JuLi: "mehr Freiheit und Eigenverantwortung"

Der Ortsverband Kaarst der Jungen Liberalen wurde Anfang 2013 gegründet und hat zurzeit rund 30 Mitglieder. "Auslöser war die Unzufriedenheit mit der Landespolitik von SPD und Grünen und das überzeugende Auftreten von Christian Lindner", erinnert sich Gründungsmitglied und frisch gewählter JuLi-Vorsitzender David Engelbrecht (19). Und was hatte ihn ins Lager der Freien Demokraten gelockt? "Das war einerseits der bildungspolitische Aspekt der Leistungsgerechtigkeit, andererseits das Lebensgefühl der Freiheit und Eigenverantwortung, dass der Staat sich nicht überall einmischen muss — das habe ich bei den JuLi gefunden."

Natürlich wollen die Jungen Liberalen auch in Kaarst einiges bewegen.
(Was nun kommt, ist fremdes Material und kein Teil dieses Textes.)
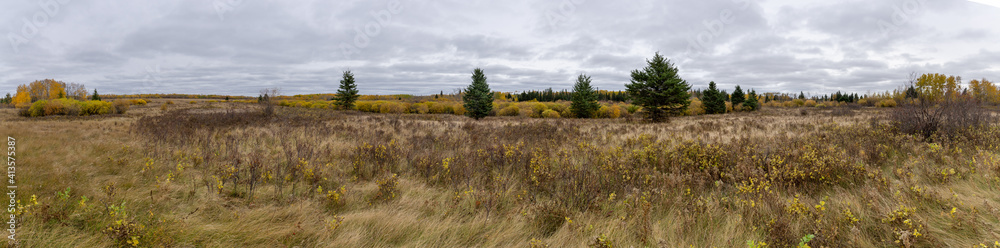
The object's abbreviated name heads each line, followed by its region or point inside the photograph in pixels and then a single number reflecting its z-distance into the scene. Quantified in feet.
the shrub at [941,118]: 29.99
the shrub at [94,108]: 84.89
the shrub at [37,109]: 77.23
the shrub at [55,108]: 79.51
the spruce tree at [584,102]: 120.16
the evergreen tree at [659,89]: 78.23
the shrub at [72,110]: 80.12
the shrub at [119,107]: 94.14
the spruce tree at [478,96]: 106.93
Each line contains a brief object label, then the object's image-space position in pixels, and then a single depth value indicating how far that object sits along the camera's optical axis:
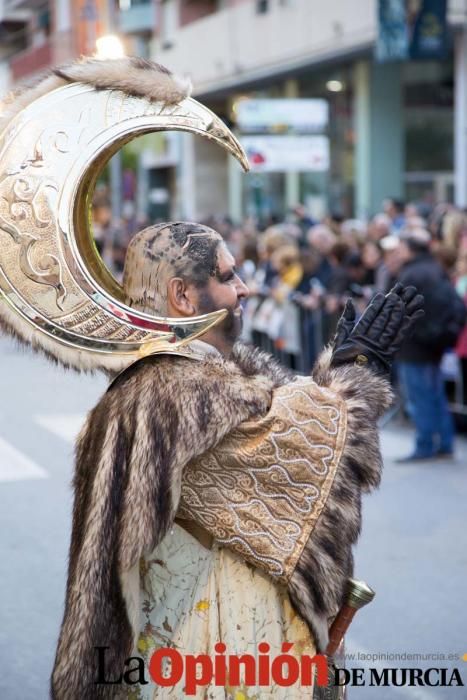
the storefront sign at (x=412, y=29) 18.75
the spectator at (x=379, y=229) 12.74
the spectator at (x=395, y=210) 15.42
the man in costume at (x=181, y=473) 2.59
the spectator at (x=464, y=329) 10.00
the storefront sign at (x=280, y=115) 16.75
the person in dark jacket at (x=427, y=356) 9.34
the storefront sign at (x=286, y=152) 16.86
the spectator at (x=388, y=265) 9.87
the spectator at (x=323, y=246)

Eins ihrer primären Ziele: "Den Haushalt so zu gestalten, dass auch für unsere Generation in Zukunft Handlungsspielraum bleibt", so Engelbrecht. Zudem müsse die Mobilität verbessert werden. Nächtliche Busfahrtzeiten vom Bahnhof Büttgen aus, mehr Radwege und ein Bikesharing gehören zum Gesamtpaket. Zu ihren Erfolgen zählen die JuLi den Bau eines Jugendzentrums in der Vorster Mitte sowie die Entscheidung, die Gesamtschule vierzügig zu fahren und so die Realschule zu stärken.
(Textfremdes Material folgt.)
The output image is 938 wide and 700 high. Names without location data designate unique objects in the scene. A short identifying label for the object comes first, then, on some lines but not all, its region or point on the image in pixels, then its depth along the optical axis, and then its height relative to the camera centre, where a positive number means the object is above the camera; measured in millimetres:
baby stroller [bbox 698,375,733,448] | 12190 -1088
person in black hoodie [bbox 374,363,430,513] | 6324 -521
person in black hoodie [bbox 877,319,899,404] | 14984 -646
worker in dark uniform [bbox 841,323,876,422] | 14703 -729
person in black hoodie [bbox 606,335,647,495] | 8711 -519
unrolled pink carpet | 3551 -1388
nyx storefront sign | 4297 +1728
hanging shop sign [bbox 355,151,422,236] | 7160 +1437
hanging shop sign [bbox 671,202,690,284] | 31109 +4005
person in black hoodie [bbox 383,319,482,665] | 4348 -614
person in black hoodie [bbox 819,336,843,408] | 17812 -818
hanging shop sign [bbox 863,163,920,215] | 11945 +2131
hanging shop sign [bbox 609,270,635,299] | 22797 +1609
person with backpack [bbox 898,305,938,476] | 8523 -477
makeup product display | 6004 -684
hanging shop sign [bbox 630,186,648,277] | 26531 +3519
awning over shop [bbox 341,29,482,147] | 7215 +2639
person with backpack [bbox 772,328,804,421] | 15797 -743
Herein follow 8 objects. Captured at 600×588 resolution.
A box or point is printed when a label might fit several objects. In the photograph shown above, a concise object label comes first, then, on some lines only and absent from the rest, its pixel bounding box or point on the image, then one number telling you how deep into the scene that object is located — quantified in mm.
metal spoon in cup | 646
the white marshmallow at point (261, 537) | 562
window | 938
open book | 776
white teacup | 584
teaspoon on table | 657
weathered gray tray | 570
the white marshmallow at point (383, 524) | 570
Auch die generationenübergreifende Zusammenarbeit ist David Engelbrecht wichtig: "Wir treffen uns regelmäßig zum Austausch mit unseren aktiven Liberalen Senioren." Aber er sieht auch einen Bedarf an jungen Nachwuchspolitikern. Ist es schwierig, die Jugend für Kommunalpolitik zu begeistern? "Da gibt es leichtere Dinge", schmunzelt Engelbrecht, "wenn über Abwasserverordnung oder Straßennamen diskutiert wird, ist das nicht für jeden Jugendlichen spannend." Aber er lässt sich auch von solch vermeintlich trockenen Themen nicht abschrecken: Der 19-Jährige möchte irgendwann auch mal im Stadtrat an der Zukunft unserer Stadt mitarbeiten.
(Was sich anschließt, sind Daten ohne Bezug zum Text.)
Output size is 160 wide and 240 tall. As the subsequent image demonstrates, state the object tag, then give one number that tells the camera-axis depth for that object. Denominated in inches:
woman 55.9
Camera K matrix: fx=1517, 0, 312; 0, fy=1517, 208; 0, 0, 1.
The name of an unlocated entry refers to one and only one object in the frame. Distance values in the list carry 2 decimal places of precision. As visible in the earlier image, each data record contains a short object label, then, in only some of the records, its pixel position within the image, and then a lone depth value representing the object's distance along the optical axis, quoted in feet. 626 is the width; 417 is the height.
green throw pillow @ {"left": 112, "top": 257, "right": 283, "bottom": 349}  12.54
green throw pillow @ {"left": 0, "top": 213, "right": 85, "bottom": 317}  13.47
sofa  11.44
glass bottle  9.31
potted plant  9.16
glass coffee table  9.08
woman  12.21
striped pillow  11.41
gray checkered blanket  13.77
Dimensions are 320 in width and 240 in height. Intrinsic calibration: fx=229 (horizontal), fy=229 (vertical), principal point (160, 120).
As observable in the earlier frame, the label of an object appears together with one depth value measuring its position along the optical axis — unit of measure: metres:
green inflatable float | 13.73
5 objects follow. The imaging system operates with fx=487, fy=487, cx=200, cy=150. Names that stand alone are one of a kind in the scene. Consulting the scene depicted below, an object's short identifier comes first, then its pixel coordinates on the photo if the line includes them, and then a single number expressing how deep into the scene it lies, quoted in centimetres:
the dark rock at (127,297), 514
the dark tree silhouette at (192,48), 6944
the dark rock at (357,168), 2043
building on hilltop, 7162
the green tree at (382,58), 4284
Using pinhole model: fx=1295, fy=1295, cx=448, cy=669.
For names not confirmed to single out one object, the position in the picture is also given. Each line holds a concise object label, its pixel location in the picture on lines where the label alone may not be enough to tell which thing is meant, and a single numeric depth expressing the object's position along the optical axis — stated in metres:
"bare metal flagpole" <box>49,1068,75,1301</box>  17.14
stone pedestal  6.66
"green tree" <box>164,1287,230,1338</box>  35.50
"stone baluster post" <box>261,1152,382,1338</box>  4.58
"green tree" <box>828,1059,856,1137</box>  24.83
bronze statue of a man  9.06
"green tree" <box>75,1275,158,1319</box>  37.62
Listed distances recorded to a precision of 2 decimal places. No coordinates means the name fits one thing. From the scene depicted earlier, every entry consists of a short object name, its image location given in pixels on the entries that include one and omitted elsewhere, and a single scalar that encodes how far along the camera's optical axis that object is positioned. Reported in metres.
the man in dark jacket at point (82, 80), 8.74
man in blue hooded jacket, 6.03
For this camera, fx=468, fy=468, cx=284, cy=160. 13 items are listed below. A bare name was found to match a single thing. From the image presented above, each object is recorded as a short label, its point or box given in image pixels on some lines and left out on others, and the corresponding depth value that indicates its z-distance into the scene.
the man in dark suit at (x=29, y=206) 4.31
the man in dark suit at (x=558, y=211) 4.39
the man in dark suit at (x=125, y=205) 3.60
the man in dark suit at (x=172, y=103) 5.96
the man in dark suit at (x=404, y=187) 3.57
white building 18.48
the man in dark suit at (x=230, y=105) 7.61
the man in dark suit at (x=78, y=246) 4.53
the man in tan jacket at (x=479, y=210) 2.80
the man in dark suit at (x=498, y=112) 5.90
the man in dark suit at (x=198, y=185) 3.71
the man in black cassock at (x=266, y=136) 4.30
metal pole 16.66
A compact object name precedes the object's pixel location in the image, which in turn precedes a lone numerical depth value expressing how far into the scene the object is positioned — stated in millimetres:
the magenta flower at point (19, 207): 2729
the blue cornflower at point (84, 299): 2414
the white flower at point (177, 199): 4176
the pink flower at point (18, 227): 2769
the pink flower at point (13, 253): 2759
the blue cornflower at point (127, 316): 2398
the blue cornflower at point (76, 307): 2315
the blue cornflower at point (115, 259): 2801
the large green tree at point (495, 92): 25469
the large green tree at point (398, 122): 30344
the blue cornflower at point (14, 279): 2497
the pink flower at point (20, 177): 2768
Jura-Student Sven Ladeck, Vorsitzender der Jungen Union Kaarst und stellvertretender Fraktionsvorsitzender, kandidiert zurzeit für den Posten des JU-Bezirksvorsitzenden Niederrhein.

Foto: JU

Kurz gefragt

Herr Ladeck, was war für Sie der Auslöser, sich in der Politik zu engagieren?
Ich habe mich schon immer gerne engagiert und eingebracht. Zunächst als Schülersprecher an der Elisabeth-Selbert-Realschule in Büttgen oder in meiner örtlichen Kirchengemeinde St. Martinus Kaarst und dann später in der Politik. Ich wollte schon immer gerne Dinge selbst in die Hand nehmen und auch verändern. Gerade als junger Mensch war und ist es mir immer wichtig, eigene Impulse zu setzen. Dies leite ich auch aus meinem eigenen Grundverständnis als mündiger Christ ab, der sich aktiv in die Welt einbringen sollte.

Architekturstudent David Engelbrecht hat vor einigen Wochen den Posten des Vorsitzenden der Jungen Liberalen von Jan Günther übernommen.

Foto: JuLi

Was reizt Sie am Mitmischen in der Kommunalpolitik?
Mir macht es unheimlich viel Spaß, mit Menschen in Kontakt zu kommen. Ich genieße es auch, als Direktkandidat für den Wahlkreis 6 im Kaarster Stadtrat ganz nah an den Bürgerinnen und Bürgern zu sein, bei Wahlkreisproblemen erster Ansprechpartner zu sein und Lösungen sowie Hilfestellungen zu geben. Darüber hinaus war und ist es mir immer wichtig, junge Menschen davon zu überzeugen, dass man doch etwas bewegen und umsetzen kann. Ich finde, in der Kommune kann man noch am ehesten konkrete Ergebnisse sehen und umsetzen. Dies macht dann auch viel Freude. Auch lebe und wohne ich gerne in Kaarst und möchte weiter in unserer Stadt konkrete Dinge umsetzen und optimieren.

Die Jungen Liberalen treffen sich regelmäßig zu Diskussionsrunden.

Foto: JuLi

Herr Engelbrecht, was war für Sie der Auslöser, sich in der Politik zu engagieren?
Der Landtagswahlkampf 2012 war der entscheidende Moment, damit verbunden die verfehlte Schul- und Bildungspolitik der rot-grünen Landesregierung sowie die Unfähigkeit dieser Regierung, verantwortungsvoll mit Geld umzugehen. Das war vor allem Politik auf Kosten jüngerer Generationen. Daraufhin habe ich mich entschieden, mich selbst zu engagieren, denn meckern kann jeder, aber ich wollte aktiv etwas verändern.

Was reizt Sie am Mitmischen in der Kommunalpolitik?
In der Kommunalpolitik kann man relativ schnell und direkt Dinge verändern. Es muss nicht erst durch verschiedene Ebenen laufen. Außerdem sieht man das Ergebnis der Politik relativ schnell, da es im eigenen Umfeld passiert, das unterscheidet sie ein Stück weit von Landes- und Bundespolitik.